A rapid form of rTMS was used, called iTBS, in which patients received targeted stimulation twice daily (in sessions 4 hours apart) for 5 days. Past studies had shown in healthy volunteers that rTMS can increase connectivity in similar cerebellar-cortical networks. Following these treatments, each patient received an fMRI brain scan and an assessment of the severity of their negative symptoms. As the team had predicted, those patients in whom the treatment most increased connectivity in the targeted circuit experienced the greatest reduction in the severity of their negative symptoms.

The 44 patients in whom the cerebellar-prefrontal network was initially discovered were early-course patients, who had been diagnosed within the prior 8 years. The 11 patients in whom the circuit was validated were chronic patients with longer-term illness. This, said the team, is preliminary evidence that the circuit they identified is broadly responsible for negative symptoms.

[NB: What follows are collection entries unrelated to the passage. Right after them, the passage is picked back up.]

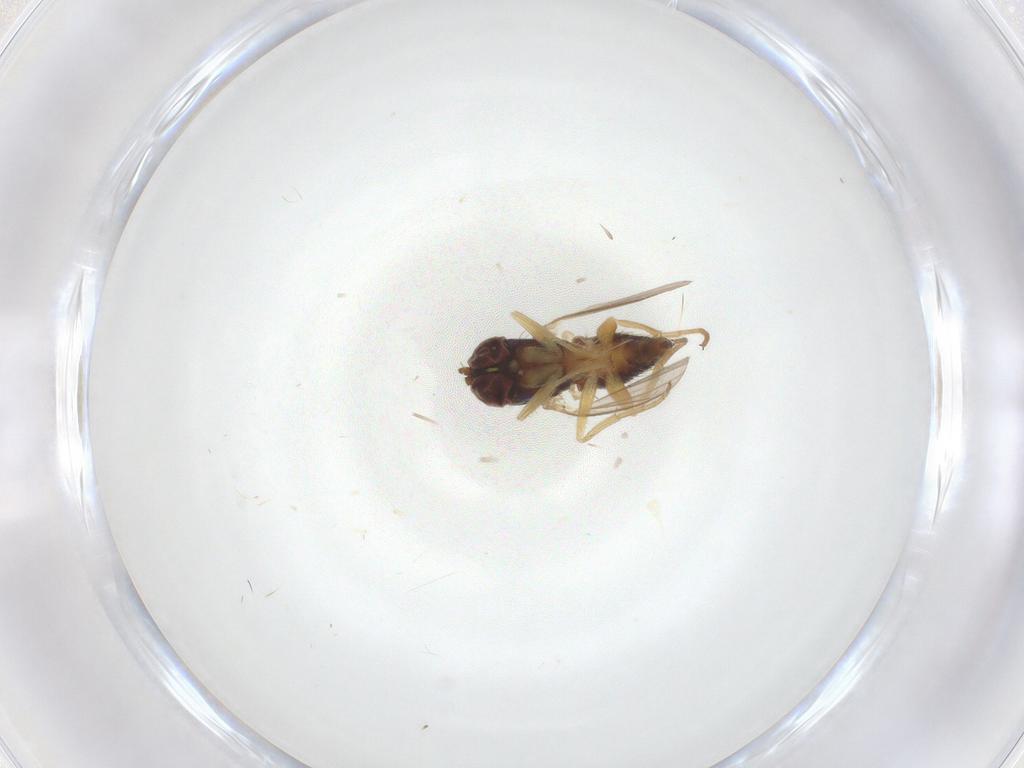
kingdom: Animalia
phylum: Arthropoda
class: Insecta
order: Diptera
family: Dolichopodidae
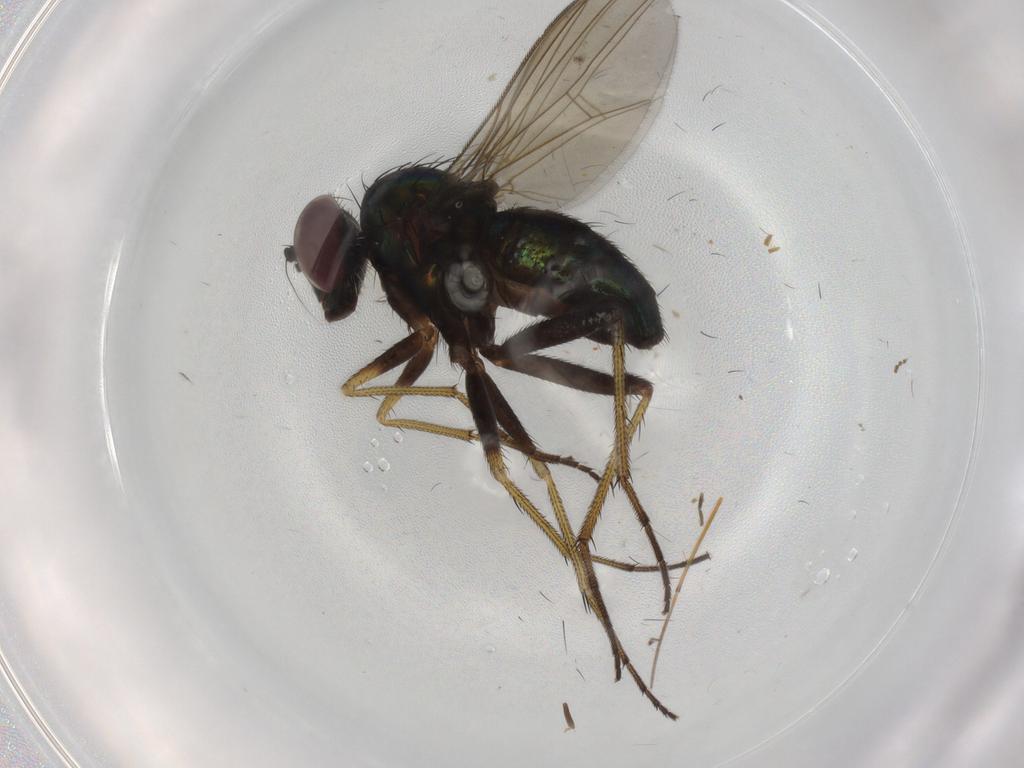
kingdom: Animalia
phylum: Arthropoda
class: Insecta
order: Diptera
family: Dolichopodidae
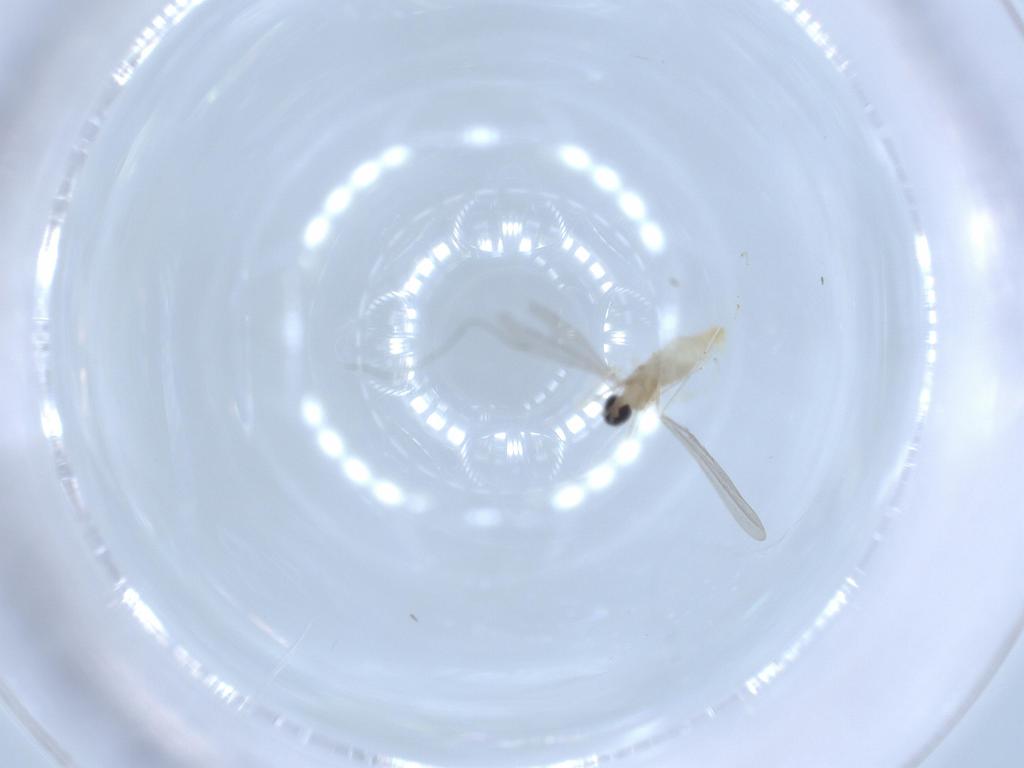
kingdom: Animalia
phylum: Arthropoda
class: Insecta
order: Diptera
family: Cecidomyiidae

This result of the study needs to be replicated by other researchers, and in much larger samples. For this reason, the reported results, while encouraging, are regarded as preliminary. The team said that if their results were borne out in future studies—which will also investigate the varying amount of improvement in different patients— it would provide “a model of how a precision-medicine approach may be applied to psychiatric disorders—i.e., targeting disease-specific pathophysiology to alter clinically observable symptoms.” They also stressed that their approach might well be just one of a number of different approaches that will provide negative-symptom relief for patients in the future.

The research team included: Dost Öngür, M.D., Ph.D., a member of the BBRF Scientific Council, a 2013 BBRF independent Investigator and 2004 Young Investigator; Matcheri Keshavan, M.D., a 1997 BBRF Independent Investigator; Alvaro Pascual-Leone, M.D., Ph.D., a 1998 BBRF Independent Investigator; and the late Larry J. Seidman, Ph.D., a 2004 BBRF Independent Investigator and 1998 Young Investigator.